Which academic subject was most useful to your career?
Economics with Col Stewart because I now mentor start-up businesses and MBA students and an interest in business, the macroeconomic environment and the business world stems from school. It is something I have returned to in the second half of my career.
I find it hugely rewarding to give back and in my role as an honorary professor at Stirling University I lecture and deliver classes on management, as well as giving talks on diversity and inclusion – two topics about which I am passionate. I am also entrepreneur in residence at Nottingham University and I have been recently appointed as a Companion for the Chartered Management Institute.
What advice would you give to anyone wanting to pursue a career in the forces?
That hard work and mental toughness are important, as well as the concept of service leadership where those you lead are the mission and come first. That objectives are never achieved in a straight line with a perfect plan, so do not be frightened of making decisions, even wrong decisions, as you will service and learn from them. Indecisiveness is fatal in life and in business.

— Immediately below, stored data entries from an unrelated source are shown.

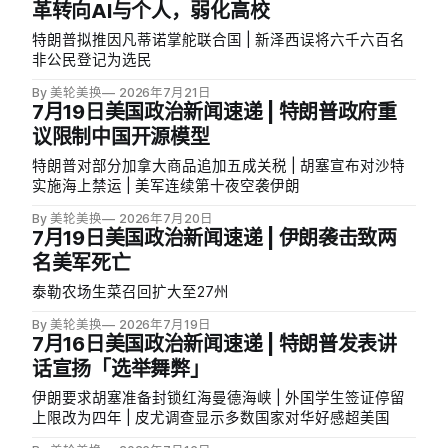
革转向AI与个人，弱化高校
特朗普拟推因凡蒂诺掌舵联合国 | 新泽西误将六千六百名
非公民登记为选民
By 美轮美换
2026年7月21日
7月19日美国政治新闻速递 | 特朗普政府重
议限制中国开源模型
特朗普对部分加拿大商品追加五成关税 | 胡塞宣布对沙特
实施海上禁运 | 美军连续第十夜空袭伊朗
By 美轮美换
2026年7月20日
7月19日美国政治新闻速递 | 伊朗袭击致两
名美军死亡
泰勒农场生菜召回扩大至27州
By 美轮美换
2026年7月19日
7月16日美国政治新闻速递 | 特朗普发表讲
话宣扬「选举舞弊」
伊朗要求胡塞准备封锁红海曼德海峡 | 外国学生签证停留
上限改为四年 | 皮尤调查显示多数国家对华好感超美国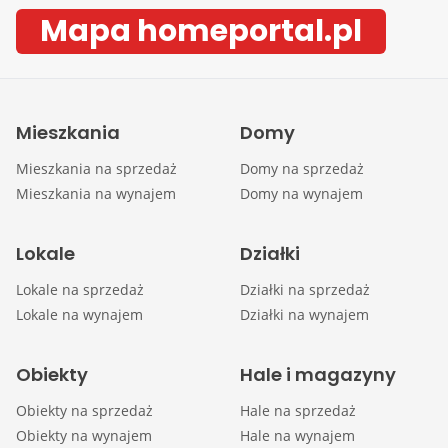
Mapa homeportal.pl
Mieszkania
Domy
Mieszkania na sprzedaż
Domy na sprzedaż
Mieszkania na wynajem
Domy na wynajem
Lokale
Działki
Lokale na sprzedaż
Działki na sprzedaż
Lokale na wynajem
Działki na wynajem
Obiekty
Hale i magazyny
Obiekty na sprzedaż
Hale na sprzedaż
Obiekty na wynajem
Hale na wynajem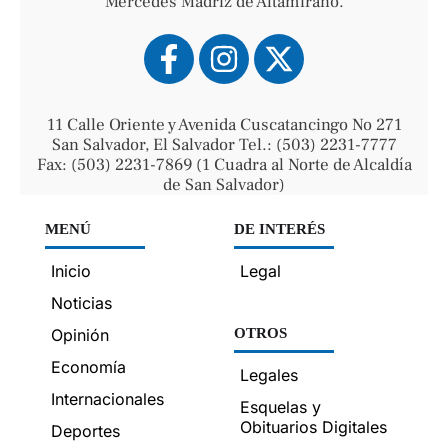
Mercedes Madriz de Altamirano.
11 Calle Oriente y Avenida Cuscatancingo No 271
San Salvador, El Salvador Tel.: (503) 2231-7777
Fax: (503) 2231-7869 (1 Cuadra al Norte de Alcaldía
de San Salvador)
MENÚ
DE INTERÉS
Inicio
Legal
Noticias
Opinión
OTROS
Economía
Legales
Internacionales
Esquelas y
Obituarios Digitales
Deportes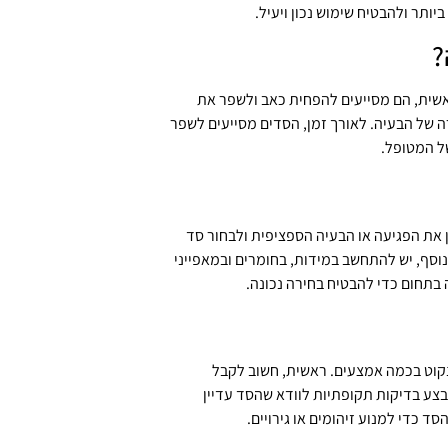
ותר ולהבטיח שימוש נכון ויעיל.
?
אשית, הם מסייעים להפחית כאב ולשפר את
 של הבעיה. לאורך זמן, הסדים מסייעים לשפר
ל המטופל.
 את הפגיעה או הבעיה הספציפית ולבחור סד
וסף, יש להתחשב במידות, בחומרים ובמאפייני
בתחום כדי להבטיח בחירה נכונה.
נקוט בכמה אמצעים. ראשית, חשוב לקבל
צע בדיקות תקופתיות לוודא שהסד עדיין
סד כדי למנוע זיהומים או גירויים.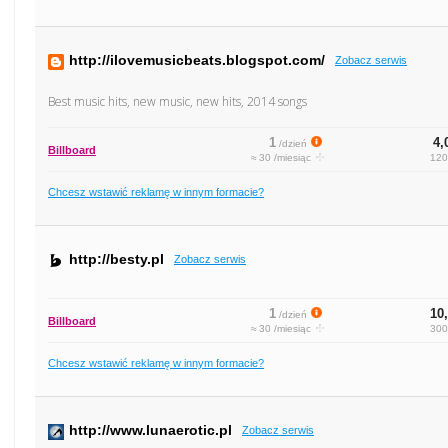
http://ilovemusicbeats.blogspot.com/
Zobacz serwis
Best music hits, new music, new hits, 2014 songs
1
4,
/dzień
Billboard
≈ 30 /miesiąc
120
Chcesz wstawić reklamę w innym formacie?
http://besty.pl
Zobacz serwis
1
10,
/dzień
Billboard
≈ 30 /miesiąc
300
Chcesz wstawić reklamę w innym formacie?
http://www.lunaerotic.pl
Zobacz serwis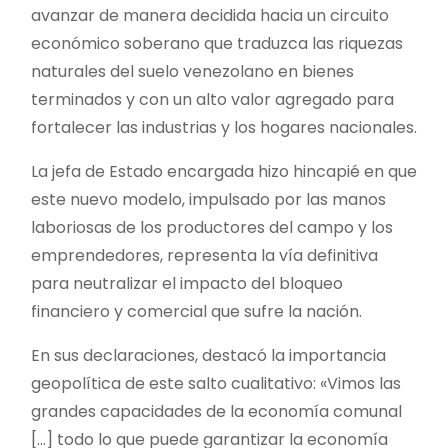
avanzar de manera decidida hacia un circuito
económico soberano que traduzca las riquezas
naturales del suelo venezolano en bienes
terminados y con un alto valor agregado para
fortalecer las industrias y los hogares nacionales.
La jefa de Estado encargada hizo hincapié en que
este nuevo modelo, impulsado por las manos
laboriosas de los productores del campo y los
emprendedores, representa la vía definitiva
para neutralizar el impacto del bloqueo
financiero y comercial que sufre la nación.
En sus declaraciones, destacó la importancia
geopolítica de este salto cualitativo: «Vimos las
grandes capacidades de la economía comunal
[…] todo lo que puede garantizar la economía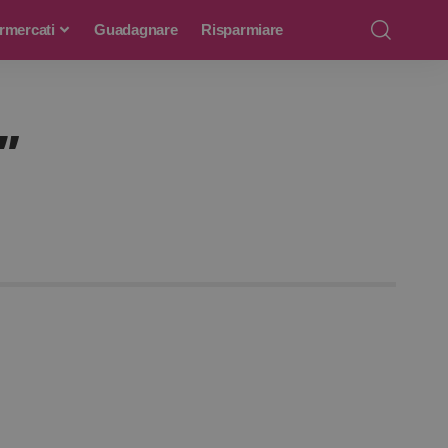
rmercati
Guadagnare
Risparmiare
”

Be kind to yourself and others and do not live a reactive life, live one with purpose.
Who has been an inspirational to you?
Sporting heroes like Dame Tanni Grey Thompson and Dame Sarah Storey are incredible for what they have achieved; my family who always lead by example; but also, the people who volunteer as coaches and officials at grass roots level disability sport or fundraise and support the veterans’ charities I support.
What is your proudest achievement?
Winning a world record representing my country at sport. As a member of the Wounded Highlanders, I competed in shot put at the Highland Games 2021 in Stirling and secured a world record with a throw of 23’6″.
One of my goals is to pave the way in making sport more accessible for disabled competitors. In fact, in general, society still has a long way to go in terms of becoming more accessible for the disabled community. It was only last year that the Highland Games opened its doors to disabled athletes for the first time thanks to a lot of campaigning work which I led. The result is that shot put is now accessible to disabled athletes as a competitive sport in over 20 countries around the world.
You received your Investiture at Windsor Castle. How did you feel receiving your MBE?
I had to keep it a secret, even from my wife! It came as a complete surprise as you never think you deserve these things because there are so many people out there also doing great things. I am the third generation in my family to be awarded an MBE and feel incredibly humbled. My dad, John, was a Major with the Royal Scots and my grandad, George, saw service in WW2.
I have tried to do my bit to create a positive impact and bring about change. I always say, you cannot complain about the state of this world if you’re not prepared to do something about it.